On the other hand, once basic needs are met, further wealth doesn’t seem to predict further happiness. So the relationship between money and happiness is complicated, and definitely not linear. If it were linear, then billionaires would be a thousand times happier than millionaires, who would be a hundred times happier than professors. That clearly isn’t the case.
On the other hand, social relationships are a powerful predictor of happiness—much more so than money is. Happy people have extensive social networks and good relationships with the people in those networks. What’s interesting to me is that while money is weakly and complexly correlated with happiness, and social relationships are strongly and simply correlated with happiness, most of us spend most of our time trying to be happy by pursuing wealth. Why?
Individuals and societies don’t have the same fundamental need. Individuals want to be happy, and societies want individuals to consume. Most of us don’t feel personally responsible for stoking our country’s economic engine; we feel personally responsible for increasing our own well-being. These different goals present a real dilemma, and society cunningly solves it by teaching us that consumption will bring us happiness.

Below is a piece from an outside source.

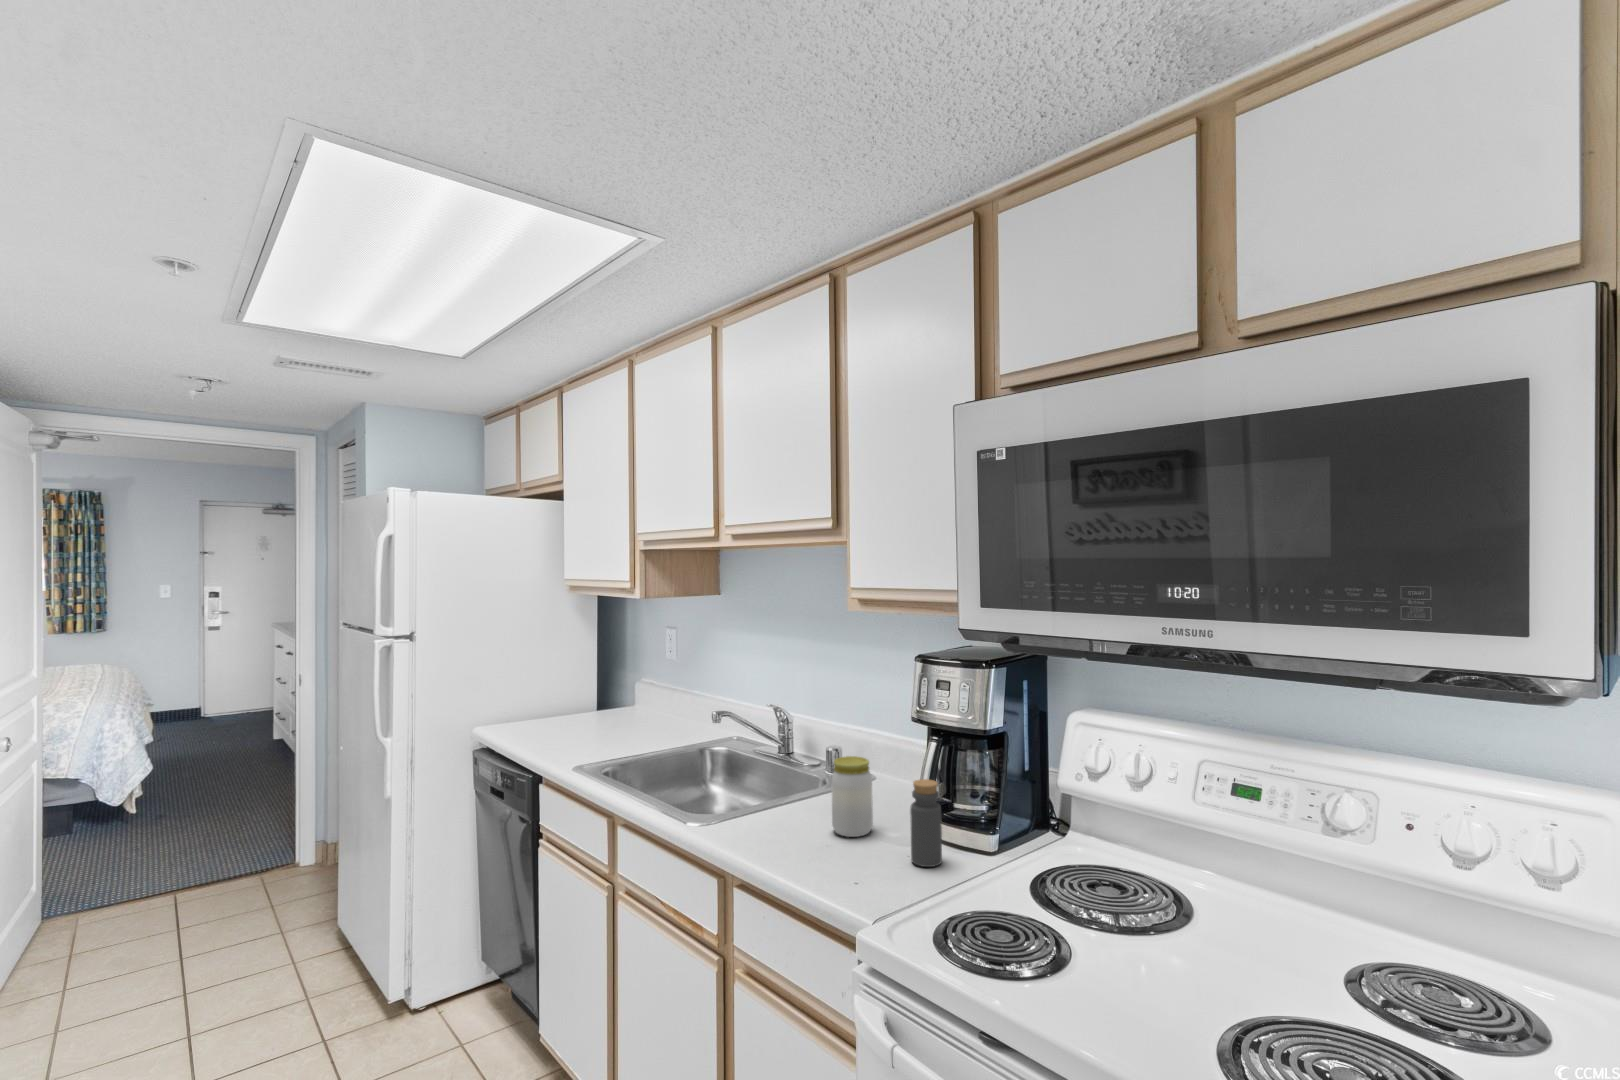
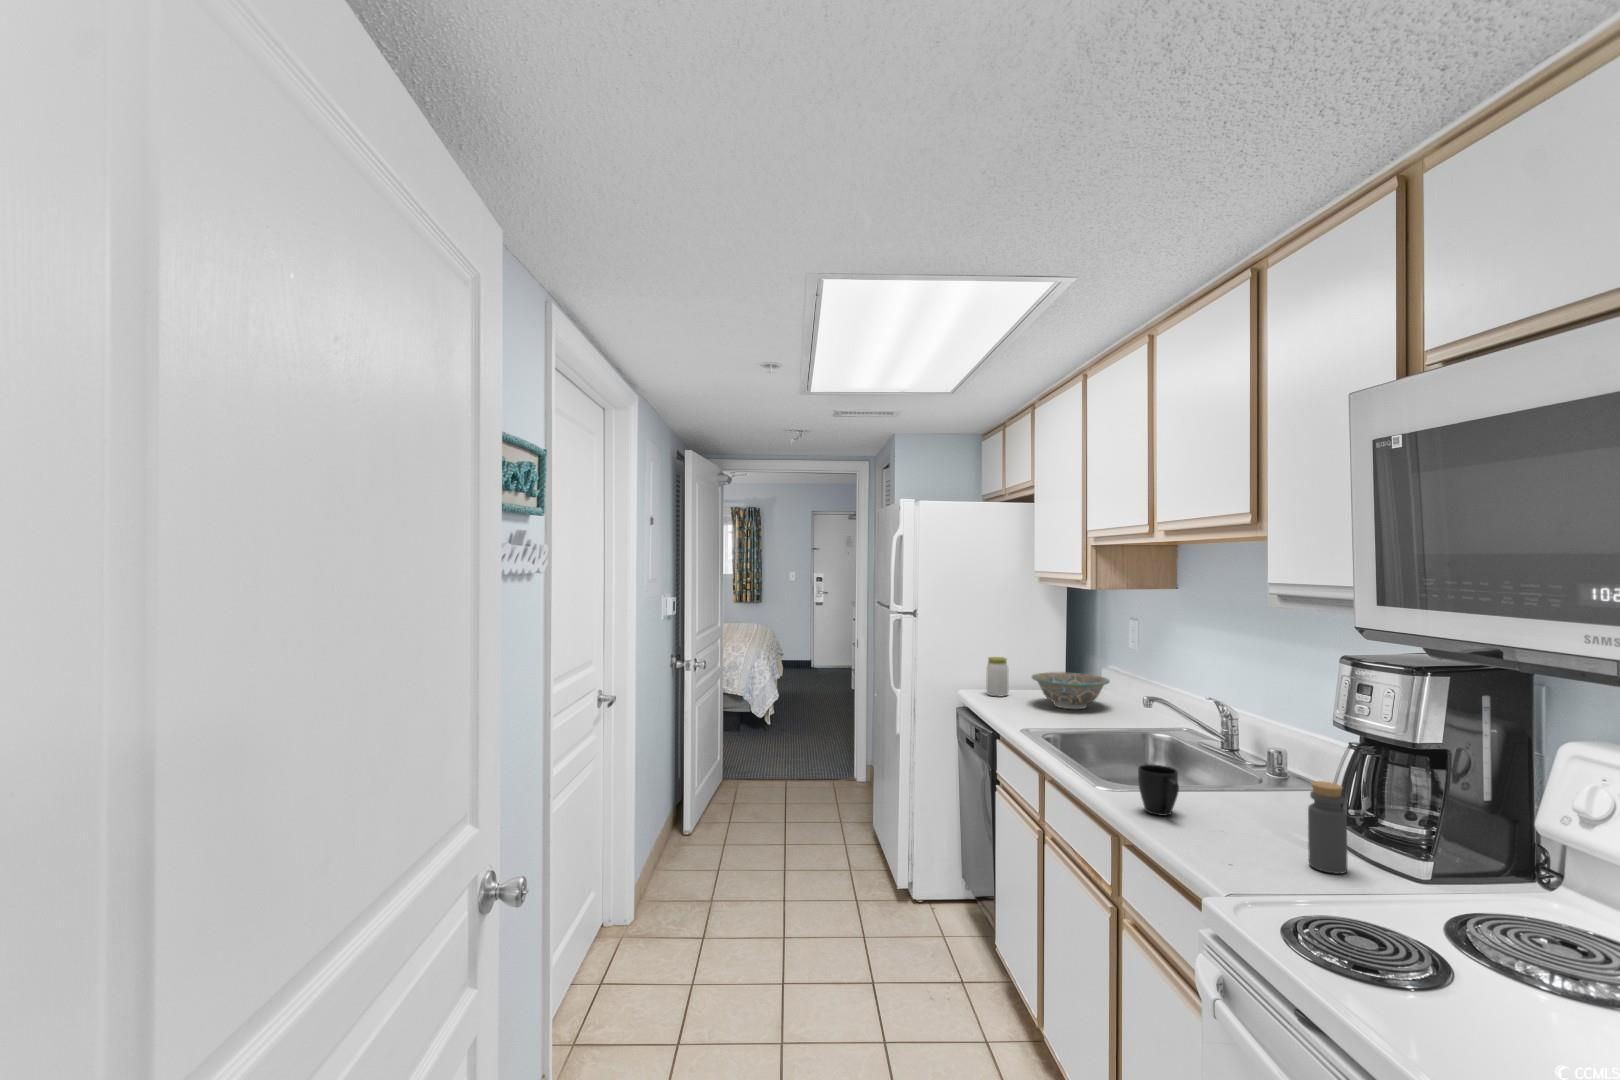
bowl: none [570,691,655,734] -> present [1032,672,1110,709]
jar: present [832,756,873,837] -> present [986,657,1008,697]
mug: none [740,789,786,844] -> present [1138,764,1179,816]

Society convinces us that what’s good for the economy is good for us too. This message is delivered to us by every magazine, television, newspaper, and billboard, at every bus stop, grocery store, and airport. It finds us in our cars, it’s made its way onto our clothing. Happiness, we learn, is just around the corner and it requires that we consume just one more thing. And then just one thing more after that. So we do, we find out that the happiness of consumption is thin and fleeting, and rather than thinking to ourselves, “Gosh, that promise of happiness-by-consumption was a lie,” we instead think, “Gosh, I must not have consumed enough and I probably need just one small upgrade to my stereo, car, wardrobe, or wife, and then I’ll be happy.”
We live in the shadow of a great lie, and by the time we figure out that it is a lie we are closing in on death and have become irrelevant consumers, and a new generation of young and relevant consumers takes our place in the great chain of shopping."

–Dan Gilbert, “Affective Forecasting” 

Gilbert is a wealthy rich guy who has billions.  So he probably has a good handle on this subject.  He was also the guy who started Quicken Loans and is owner of many sports franchises, including the Cleveland Cavaliers.  I have no idea if he is a good guy or not.  He is rich so probably hasn't been in touch with reality, or at least my reality for decades.